Note d’information sur la jurisprudence de la Cour 50
Février 2003
Schaal c. Luxembourg - 51773/99
Arrêt 18.2.2003 [Section IV]
Article 8
Article 8-1
Respect de la vie familiale
Suspension de la question d’un droit de visite d’un parent le temps de la procédure pénale suivie contre lui des faits de viol sur sa fille: violation
Article 6
Procédure pénale
Article 6-1
Délai raisonnable
Durée d’une procédure pénale ayant une incidence sur le droit de visite d’un parent: violation
En fait: Dans le cadre d’une procédure en divorce initiée par l’épouse du requérant, cette dernière déposa plainte contre lui l’accusant d’abus sexuels sur leur fille, ce qui occasionna l’inculpation du requérant.

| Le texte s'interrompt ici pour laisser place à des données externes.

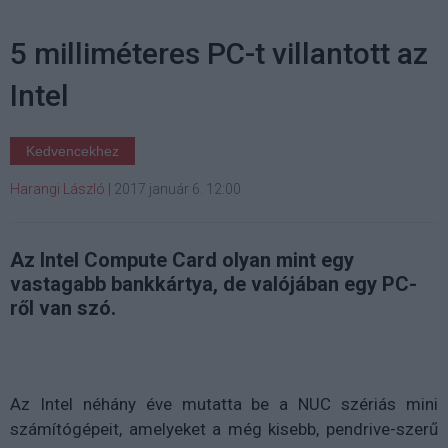
5 milliméteres PC-t villantott az
Intel
Kedvencekhez
Harangi László
|
2017 január 6. 12:00
Az Intel Compute Card olyan mint egy
vastagabb bankkártya, de valójában egy PC-
ről van szó.
Az Intel néhány éve mutatta be a NUC szériás mini
számítógépeit, amelyeket a még kisebb, pendrive-szerű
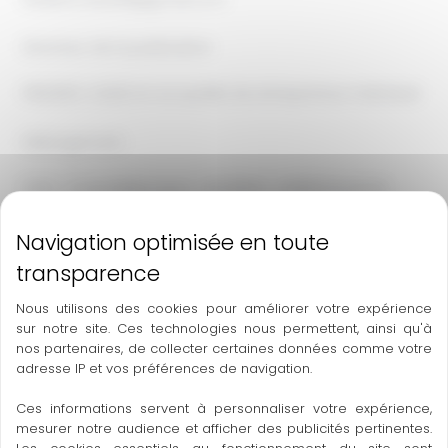
Directeur de la publication
FREDERIC CASSE en sa qualité de entrepreneur individuel
Hébergement
OVH – 2 rue Kellermann – BP 80157 – 59053 Roubaix
Cedex 1
Téléphone : 08 20 32 03 63 – Mail : support@ovh.com
Conception et création
Nous utilisons des cookies pour améliorer votre expérience
sur notre site. Ces technologies nous permettent, ainsi qu'à
Horizon – 12 rue Louis Courtois de Viçose – Porte Sud –
nos partenaires, de collecter certaines données comme votre
31100 Toulouse
adresse IP et vos préférences de navigation.
Téléphone : 05 34 60 10 83 – Mail : contact@hrz.fr
Ces informations servent à personnaliser votre expérience,
mesurer notre audience et afficher des publicités pertinentes.
Mise à jour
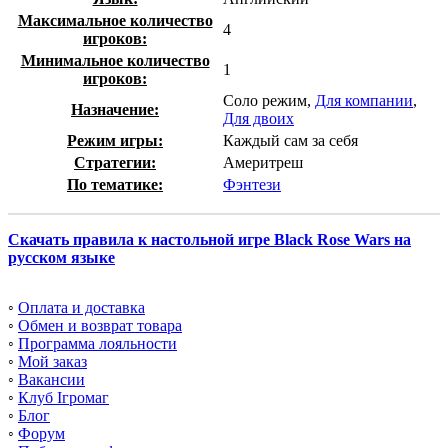
Максимальное количество
4
игроков:
Минимальное количество
1
игроков:
Соло режим,
Для компании
,
Назначение:
Для двоих
Режим игры:
Каждый сам за себя
Стратегии:
Америтреш
По тематике:
Фэнтези
Скачать правила к настольной игре Black Rose Wars на
русском языке
◦
Оплата и доставка
◦
Обмен и возврат товара
◦
Программа лояльности
◦
Мой заказ
◦
Вакансии
◦
Клуб Ігромаг
◦
Блог
◦
Форум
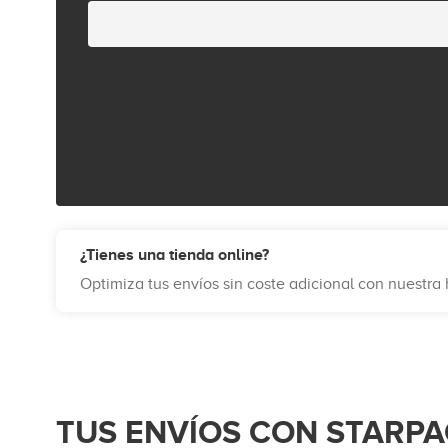
¿Tienes una tienda online?
Optimiza tus envíos sin coste adicional con nuestr
TUS ENVÍOS CON STARPA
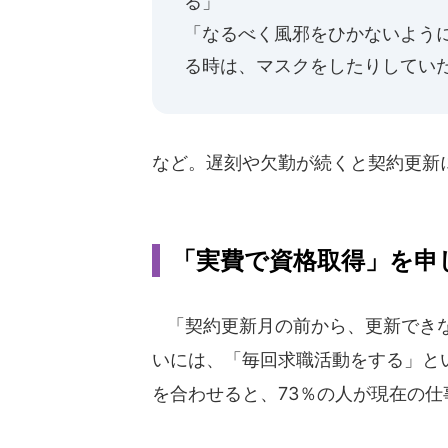
る」
「なるべく風邪をひかないよう
る時は、マスクをしたりしてい
など。遅刻や欠勤が続くと契約更新
「実費で資格取得」を申
「契約更新月の前から、更新できな
いには、「毎回求職活動をする」とい
を合わせると、73％の人が現在の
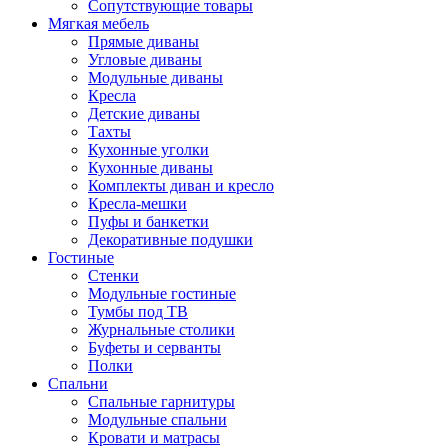
Сопутствующие товары
Мягкая мебель
Прямые диваны
Угловые диваны
Модульные диваны
Кресла
Детские диваны
Тахты
Кухонные уголки
Кухонные диваны
Комплекты диван и кресло
Кресла-мешки
Пуфы и банкетки
Декоративные подушки
Гостиные
Стенки
Модульные гостиные
Тумбы под ТВ
Журнальные столики
Буфеты и серванты
Полки
Спальни
Спальные гарнитуры
Модульные спальни
Кровати и матрасы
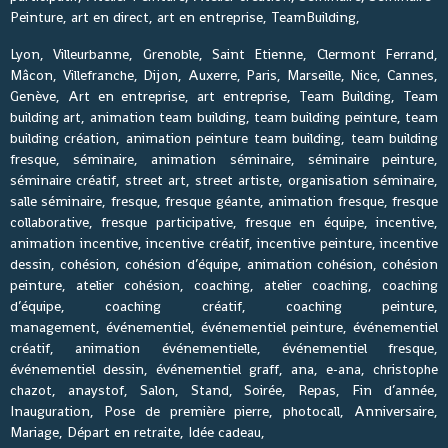
Peinture, art en direct, art en entreprise, TeamBuilding,
Lyon, Villeurbanne, Grenoble, Saint Etienne, Clermont Ferrand,
Mâcon, Villefranche, Dijon, Auxerre, Paris, Marseille, Nice, Cannes,
Genève, Art en entreprise, art entreprise, Team Building, Team
building art, animation team building, team building peinture, team
building création, animation peinture team building, team building
fresque, séminaire, animation séminaire, séminaire peinture,
séminaire créatif, street art, street artiste, organisation séminaire,
salle séminaire, fresque, fresque géante, animation fresque, fresque
collaborative, fresque participative, fresque en équipe, incentive,
animation incentive, incentive créatif, incentive peinture, incentive
dessin, cohésion, cohésion d’équipe, animation cohésion, cohésion
peinture, atelier cohésion, coaching, atelier coaching, coaching
d’équipe, coaching créatif, coaching peinture,
management, événementiel, événementiel peinture, événementiel
créatif, animation événementielle, événementiel fresque,
événementiel dessin, événementiel graff, ana, e-ana, christophe
chazot, anaystof, Salon, Stand, Soirée, Repas, Fin d’année,
Inauguration, Pose de première pierre, photocall, Anniversaire,
Mariage, Départ en retraite, Idée cadeau,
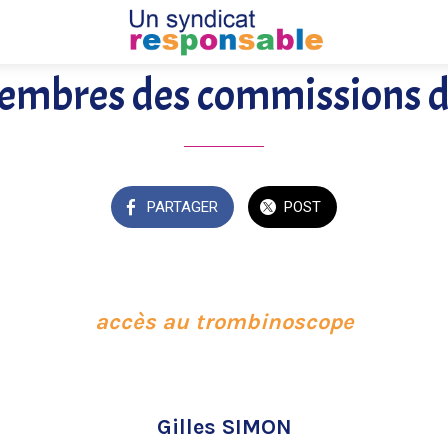
embres des commissions 
PARTAGER
POST
accès au trombinoscope
Gilles SIMON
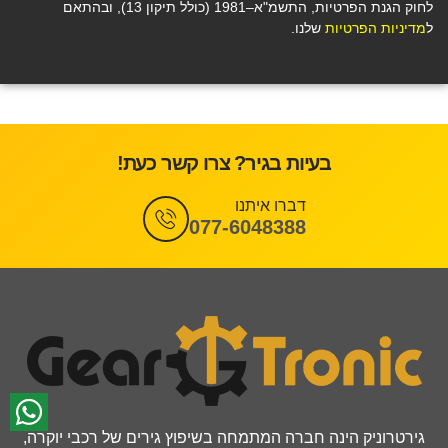
לחוק הגנת הפרטיות, התשמ"א–1981 (כולל תיקון 13), ובהתאם
ל
מדיניות הפרטיות
שלנו.
בעיות בגיר? צרו קשר כעת!
דברו איתנו
077-6048388
גירטרוניק הינה חברה המתמחה בשיפוץ גירים של רכבי יוקרה,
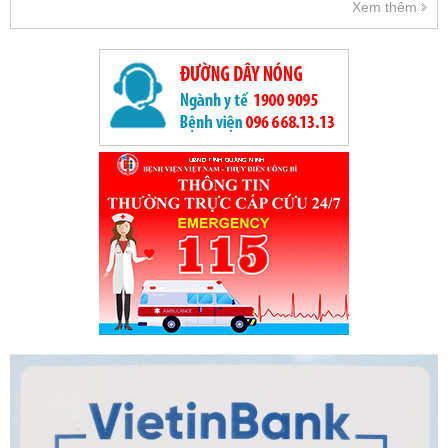
Xem thêm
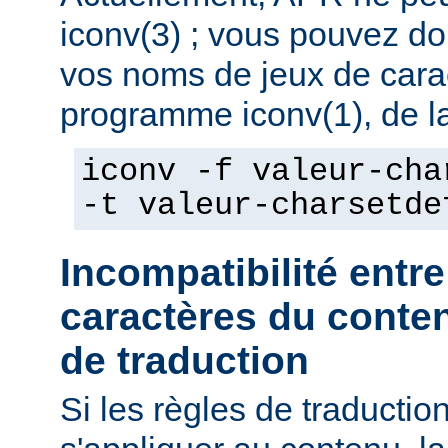
iconv(3) ; vous pouvez do
vos noms de jeux de caract
programme iconv(1), de la
iconv -f valeur-cha
-t valeur-charsetde
Incompatibilité entre
caractères du conten
de traduction
Si les règles de traducti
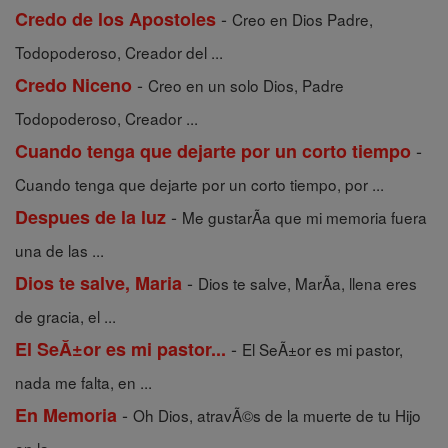
-
Credo de los Apostoles
Creo en Dios Padre,
Todopoderoso, Creador del ...
-
Credo Niceno
Creo en un solo Dios, Padre
Todopoderoso, Creador ...
-
Cuando tenga que dejarte por un corto tiempo
Cuando tenga que dejarte por un corto tiempo, por ...
-
Despues de la luz
Me gustarÃ­a que mi memoria fuera
una de las ...
-
Dios te salve, Maria
Dios te salve, MarÃ­a, llena eres
de gracia, el ...
-
El SeĂ±or es mi pastor...
El SeÃ±or es mi pastor,
nada me falta, en ...
-
En Memoria
Oh Dios, atravÃ©s de la muerte de tu Hijo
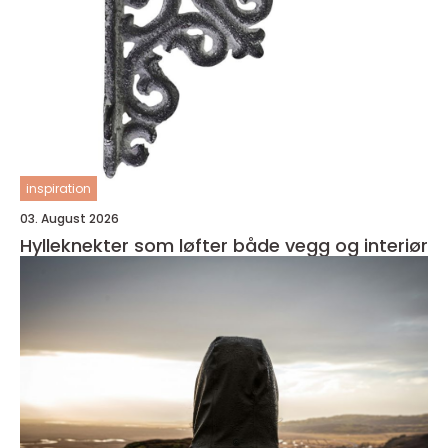
inspiration
03. August 2026
Hylleknekter som løfter både vegg og interiør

Le jugement de divorce, prononcé en juillet 1994, confia la garde de l’enfant mineure à la mère et sursit à statuer quant à l’éventuel octroi d’un droit de visite et/ou d’hébergement au bénéfice du requérant. Dans le cadre de la procédure pénale, le requérant fut renvoyé en jugement en mars 1997 puis bénéficia, en avril 2000, d’une décision d’acquittement, les infractions reprochées n’étant manifestement pas établies. Comme suite à une demande en ce sens déposée en novembre 2000, le requérant se vit accorder un droit de visite et d’hébergement en faveur de sa fille par un jugement de janvier 2001. Les juges relevèrent que la mère n’avait agi qu’aux fins de nuire au père, que ses imputations n’étaient étayées par aucun élément objectif et n’étaient que le fruit d’une manipulation psychologique de son fait.

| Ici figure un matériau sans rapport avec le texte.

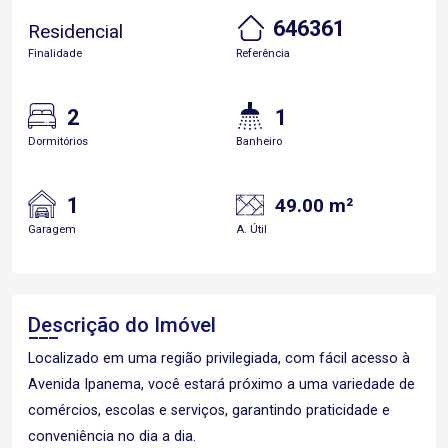
646361
Residencial
Finalidade
Referência
2
1
Dormitórios
Banheiro
1
49.00 m²
Garagem
A. Útil
Descrição do Imóvel
Localizado em uma região privilegiada, com fácil acesso à
Avenida Ipanema, você estará próximo a uma variedade de
comércios, escolas e serviços, garantindo praticidade e
conveniência no dia a dia.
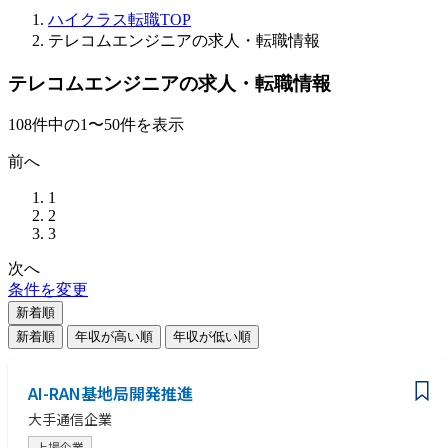
ハイクラス転職TOP
テレコムエンジニアの求人・転職情報
テレコムエンジニアの求人・転職情報
108
件
中の
1
〜
50
件を表示
前へ
1
2
3
次へ
条件を変更
新着順
新着順
年収が高い順
年収が低い順
AI-RAN基地局開発推進
大手通信企業
上場企業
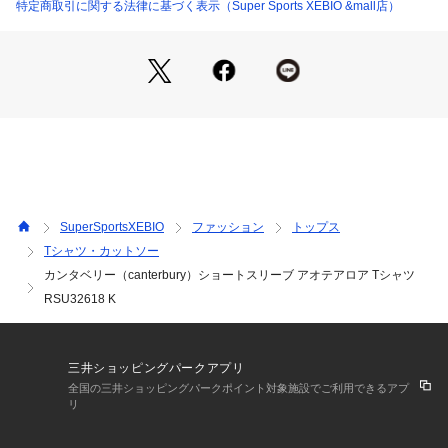
●メーカーカラー表記:ブラック・K
特定商取引に関する法律に基づく表示（Super Sports XEBIO &mall店）
●グラフィックデザイナーmidori komatsuが、「カンタベリ
ー」「ラグビー」「ニュージーランド」をテーマに、オリジナ
ルで書き下ろしたグラフィックをプリント加工したショートス
リーブTシャツです。
●シルエットは、身幅やアームホールに余裕を持たせたボック
スタイプです。
●本製品は環境に配慮したオーガニックコットンを一部使用し
ています。
※修理のご依頼はGoldwinリペアサービスにて承っておりま
SuperSportsXEBIO
ファッション
トップス
す。詳しくはメーカー公式サイトをご確認ください。
Tシャツ・カットソー
カンタベリー（canterbury）ショートスリーブ アオテアロア Tシャツ
【商品の購入にあたっての注意事項】
※弊社独自の採寸・計量方法により計測を行っておりますた
RSU32618 K
め、多少の誤差が生じる場合があります。
※一部商品において弊社カラー表記がメーカーカラー表記と異
なる場合があります。
三井ショッピングパークアプリ
※ブラウザやお使いのモニター環境により、掲載画像と実際の
全国の三井ショッピングパークポイント対象施設でご利用できるアプ
商品の色味が若干異なる場合があります。
リ
※掲載の価格・製品のパッケージ・デザイン・仕様について、
予告なく変更することがあります。あらかじめご了承くださ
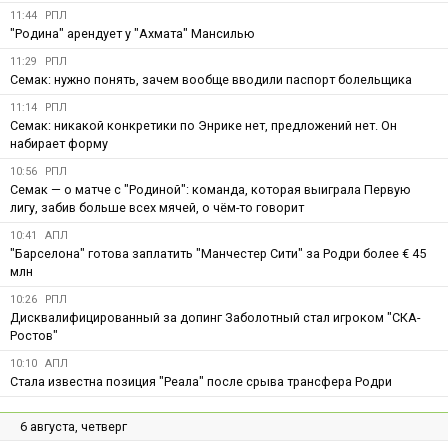
11:44
РПЛ
"Родина" арендует у "Ахмата" Мансилью
11:29
РПЛ
Семак: нужно понять, зачем вообще вводили паспорт болельщика
11:14
РПЛ
Семак: никакой конкретики по Энрике нет, предложений нет. Он
набирает форму
10:56
РПЛ
Семак — о матче с "Родиной": команда, которая выиграла Первую
лигу, забив больше всех мячей, о чём-то говорит
10:41
АПЛ
"Барселона" готова заплатить "Манчестер Сити" за Родри более € 45
млн
10:26
РПЛ
Дисквалифицированный за допинг Заболотный стал игроком "СКА-
Ростов"
10:10
АПЛ
Стала известна позиция "Реала" после срыва трансфера Родри
6 августа, четверг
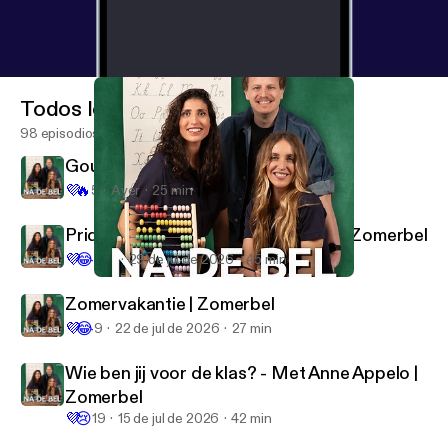
Todos los episodios
98 episodios
Gouden weken | Zomerbel
💜
🔥
5
Ayer
25 min
Pride in de klas - Met Jayden Lans | Zomerbel
💜
😂
103
29 de jul de 2026
45 min
Hoogbegaafdheid
Na de bel
Zomervakantie | Zomerbel
💜
😂
9
22 de jul de 2026
27 min
Wie ben jij voor de klas? - Met Anne Appelo |
Zomerbel
💜
😢
19
15 de jul de 2026
42 min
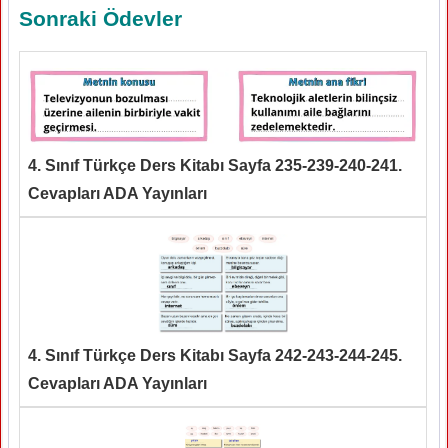
Sonraki Ödevler
4. Sınıf Türkçe Ders Kitabı Sayfa 235-239-240-241.
Cevapları ADA Yayınları
4. Sınıf Türkçe Ders Kitabı Sayfa 242-243-244-245.
Cevapları ADA Yayınları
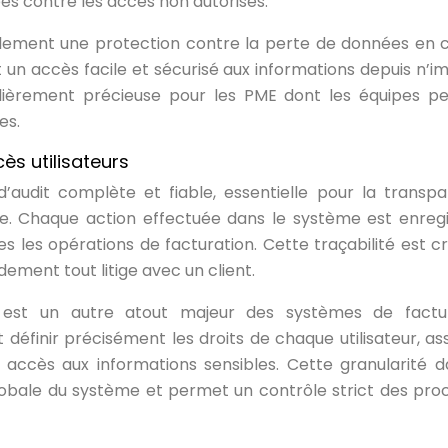
ées contre les accès non autorisés.
ulement une protection contre la perte de données en 
 un accès facile et sécurisé aux informations depuis n’i
iculièrement précieuse pour les PME dont les équipes p
es.
cès utilisateurs
d’audit complète et fiable, essentielle pour la transp
re. Chaque action effectuée dans le système est enregi
tes les opérations de facturation. Cette traçabilité est cr
dement tout litige avec un client.
rs est un autre atout majeur des systèmes de factu
 définir précisément les droits de chaque utilisateur, as
 accès aux informations sensibles. Cette granularité d
lobale du système et permet un contrôle strict des pro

En droit: Article 6 – La période à examiner est de plus de six ans pour une seule instance. La question du droit de visite et/ou d’hébergement au bénéfice du requérant étant suspendue, l’article 6 § 1 faisait obligation aux juges pénaux d’agir avec une diligence exceptionnelle pour garantir un déroulement rapide de la procédure, au vu de l’importance du litige pour le requérant. Plusieurs périodes d’inactivité sont imputables aux autorités nationales et le Gouvernement reste en défaut de fournir des indications sur la complexité alléguée de l’affaire, de même que de montrer en quoi cette complexité a pu justifier les périodes d’inactivités relevées; enfin aucun retard particulier n’est imputable au requérant.
Conclusion: violation (unanimité).
Article 8 – a. Quant à la période entre la décision de surseoir à statuer sur la question d’un droit de visite et le jugement prononçant l’acquittement du requérant : le fait de surseoir à statuer quant à l’éventuel octroi d’un droit de visite constitue une ingérence dans le droit du requérant au respect de sa vie familiale. Dans l’attente de l’issue de la procédure pénale instruite pour viol sur la personne de sa fille, l’intérêt de la mineure légitimait la suspension du droit de visite du requérant. L’ingérence était donc, jusqu’au résultat de la procédure pénale, nécessaire à la protection des droits d’autrui. Toutefois, ce même intérêt de l’enfant exigeait aussi de permettre au lien familial de se développer à nouveau, dès que les mesures n’apparaissaient plus nécessaires. Or des retards déraisonnables dans la procédure pénale avaient un impact direct sur le droit à la vie familiale du requérant. En l’espèce, du fait des carences constatées par la Cour dans le déroulement de la procédure pénale, les autorités nationales n’ont pas pris toutes les mesures nécessaires que l’on pouvait raisonnablement exiger d’elles afin de restaurer la vie familiale du requérant avec son jeune enfant, dans l’intérêt de ces deux personnes.
Conclusion: violation (unanimité).
b. Quant à la période à compter de la date de l’acquittement du requérant: à cette date, l’ingérence dans son droit au respect de la vie familiale ne s’avéra plus nécessaire à la protection des droits de son enfant. A cet égard, il importe de savoir si, à compter de cette décision, les juges civils agirent avec suffisamment de diligence pour garantir un déroulement rapide de la procédure, au vu de l’enjeu du litige pour le requérant. Aucune période d’inactivité imputable aux autorités internes n’est à relever.
Conclusion: non-violation (unanimité).
Article 41 – La Cour accorde une réparation au titre du préjudice moral et des frais et dépens.
© Conseil de l’Europe/Cour européenne des droits de l’homme
Rédigé par le greffe, ce résumé ne lie pas la Cour.